PROVIDED PASSAGE =
Bookmark and Share

Notice: On March 31, it was announced that Statalist is moving from an email list to a forum. The old list will shut down on April 23, and its replacement, is already up and running.

[Date Prev][Date Next][Thread Prev][Thread Next][Date Index][Thread Index]

st: Dummy variables in longitudinal models

From   Niels Schenk <>
To   <>
Subject   st: Dummy variables in longitudinal models
Date   Tue, 28 Sep 2010 14:10:35 +0200

Dear statalist,

I am having trouble getting my head around the following issue. It's not directly related to Stata but I'm hoping you are willing to help me out. The dataset I use is a panel of respondents (see example below). Some of these respondents transition into a certain state during the period of observation, some don't. The variable 'trans' denotes if a respondent has transitioned at a certain time point. In my example, respondents 1 and 2 have, respondent 3 hasn't. I'm trying to determine if and how the transition affects my dependent variable. The basic model I'm estimating is: 'xtmixed depvar trans || time: '. I know I can use xtreg, but I'm using a simplified representation of the model I'm estimating.

PROVIDED MATERIAL =
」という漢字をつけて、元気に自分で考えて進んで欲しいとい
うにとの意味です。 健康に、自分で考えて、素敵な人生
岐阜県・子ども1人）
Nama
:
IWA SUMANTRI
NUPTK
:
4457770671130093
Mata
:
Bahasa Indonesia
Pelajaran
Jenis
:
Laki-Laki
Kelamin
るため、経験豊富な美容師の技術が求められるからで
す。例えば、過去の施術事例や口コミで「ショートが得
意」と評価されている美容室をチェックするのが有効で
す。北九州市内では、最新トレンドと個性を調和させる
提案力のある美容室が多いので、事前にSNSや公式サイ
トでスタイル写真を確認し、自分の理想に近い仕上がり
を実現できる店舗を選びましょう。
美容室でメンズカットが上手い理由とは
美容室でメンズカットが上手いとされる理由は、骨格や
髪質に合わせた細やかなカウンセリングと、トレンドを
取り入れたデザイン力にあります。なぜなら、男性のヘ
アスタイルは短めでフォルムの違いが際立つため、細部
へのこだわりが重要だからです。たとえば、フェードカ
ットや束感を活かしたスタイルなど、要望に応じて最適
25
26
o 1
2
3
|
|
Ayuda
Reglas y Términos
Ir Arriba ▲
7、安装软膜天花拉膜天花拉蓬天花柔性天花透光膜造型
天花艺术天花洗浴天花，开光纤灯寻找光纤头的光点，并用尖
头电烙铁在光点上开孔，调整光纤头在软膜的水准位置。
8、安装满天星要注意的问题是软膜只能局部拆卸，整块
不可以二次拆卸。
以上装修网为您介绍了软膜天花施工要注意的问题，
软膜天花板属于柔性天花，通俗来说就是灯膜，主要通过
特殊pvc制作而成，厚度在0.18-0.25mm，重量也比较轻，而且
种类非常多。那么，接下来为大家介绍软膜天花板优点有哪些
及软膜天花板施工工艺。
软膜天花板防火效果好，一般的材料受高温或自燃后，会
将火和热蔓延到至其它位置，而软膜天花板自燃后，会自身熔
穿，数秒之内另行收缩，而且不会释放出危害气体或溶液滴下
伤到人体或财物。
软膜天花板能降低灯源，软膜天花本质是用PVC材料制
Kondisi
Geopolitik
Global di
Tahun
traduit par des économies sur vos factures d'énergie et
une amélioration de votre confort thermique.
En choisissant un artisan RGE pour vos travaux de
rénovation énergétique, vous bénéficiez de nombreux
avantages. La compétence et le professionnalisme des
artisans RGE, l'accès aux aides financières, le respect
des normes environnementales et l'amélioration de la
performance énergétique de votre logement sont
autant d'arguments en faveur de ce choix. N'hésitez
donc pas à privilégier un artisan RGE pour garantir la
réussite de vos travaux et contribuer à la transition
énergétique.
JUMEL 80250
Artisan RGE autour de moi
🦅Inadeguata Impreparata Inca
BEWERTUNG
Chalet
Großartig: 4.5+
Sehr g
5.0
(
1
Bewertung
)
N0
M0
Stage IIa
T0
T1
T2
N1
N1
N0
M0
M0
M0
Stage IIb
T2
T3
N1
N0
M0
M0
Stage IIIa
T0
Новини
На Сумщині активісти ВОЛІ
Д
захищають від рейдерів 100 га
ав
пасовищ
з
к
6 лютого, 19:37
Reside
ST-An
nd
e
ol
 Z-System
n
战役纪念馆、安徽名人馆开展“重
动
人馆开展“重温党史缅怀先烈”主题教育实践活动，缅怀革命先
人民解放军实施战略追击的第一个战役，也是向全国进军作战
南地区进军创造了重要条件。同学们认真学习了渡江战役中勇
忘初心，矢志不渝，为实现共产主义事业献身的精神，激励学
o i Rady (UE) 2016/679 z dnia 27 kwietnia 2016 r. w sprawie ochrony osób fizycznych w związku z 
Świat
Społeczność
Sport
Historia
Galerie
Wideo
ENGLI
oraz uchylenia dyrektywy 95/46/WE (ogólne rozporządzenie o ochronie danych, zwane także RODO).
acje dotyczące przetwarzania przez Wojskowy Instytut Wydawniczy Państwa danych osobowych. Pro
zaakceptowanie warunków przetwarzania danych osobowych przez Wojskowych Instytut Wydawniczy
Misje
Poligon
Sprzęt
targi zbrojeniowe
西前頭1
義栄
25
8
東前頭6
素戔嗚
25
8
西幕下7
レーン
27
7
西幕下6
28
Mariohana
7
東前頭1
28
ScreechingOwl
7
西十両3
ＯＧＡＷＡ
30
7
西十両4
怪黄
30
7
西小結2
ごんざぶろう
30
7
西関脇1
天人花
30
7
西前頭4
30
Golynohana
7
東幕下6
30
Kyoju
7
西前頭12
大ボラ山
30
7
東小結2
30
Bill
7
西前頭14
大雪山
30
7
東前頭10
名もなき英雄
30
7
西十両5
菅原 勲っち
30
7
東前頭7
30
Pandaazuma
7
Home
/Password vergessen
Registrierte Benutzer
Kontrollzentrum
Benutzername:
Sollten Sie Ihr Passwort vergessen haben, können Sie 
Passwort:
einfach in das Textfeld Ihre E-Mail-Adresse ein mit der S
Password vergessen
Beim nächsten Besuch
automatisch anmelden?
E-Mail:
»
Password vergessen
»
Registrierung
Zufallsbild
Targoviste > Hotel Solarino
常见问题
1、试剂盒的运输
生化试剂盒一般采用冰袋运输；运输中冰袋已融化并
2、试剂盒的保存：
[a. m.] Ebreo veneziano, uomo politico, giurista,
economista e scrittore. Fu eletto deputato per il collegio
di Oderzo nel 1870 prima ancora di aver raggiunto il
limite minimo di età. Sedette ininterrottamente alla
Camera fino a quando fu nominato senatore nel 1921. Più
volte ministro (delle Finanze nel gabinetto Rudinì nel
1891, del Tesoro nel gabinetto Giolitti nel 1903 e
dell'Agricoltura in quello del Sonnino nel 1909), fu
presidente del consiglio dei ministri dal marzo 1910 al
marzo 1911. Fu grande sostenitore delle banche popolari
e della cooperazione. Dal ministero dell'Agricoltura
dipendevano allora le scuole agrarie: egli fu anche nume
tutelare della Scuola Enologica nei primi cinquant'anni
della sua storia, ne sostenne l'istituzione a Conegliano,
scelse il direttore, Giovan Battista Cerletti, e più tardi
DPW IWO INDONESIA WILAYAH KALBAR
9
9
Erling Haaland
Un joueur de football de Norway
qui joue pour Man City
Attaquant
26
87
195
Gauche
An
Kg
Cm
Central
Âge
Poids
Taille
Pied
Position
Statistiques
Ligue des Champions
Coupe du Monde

WHAT THE EXERCISE ASKS = From the post on dummy variables in longitudinal models, set down everything from "From   Niels" down to "model I'm estimating." word for word.

SOLUTION TO THE PROBLEM =
From   Niels Schenk <>
To   <>
Subject   st: Dummy variables in longitudinal models
Date   Tue, 28 Sep 2010 14:10:35 +0200

Dear statalist,

I am having trouble getting my head around the following issue. It's not directly related to Stata but I'm hoping you are willing to help me out. The dataset I use is a panel of respondents (see example below). Some of these respondents transition into a certain state during the period of observation, some don't. The variable 'trans' denotes if a respondent has transitioned at a certain time point. In my example, respondents 1 and 2 have, respondent 3 hasn't. I'm trying to determine if and how the transition affects my dependent variable. The basic model I'm estimating is: 'xtmixed depvar trans || time: '. I know I can use xtreg, but I'm using a simplified representation of the model I'm estimating.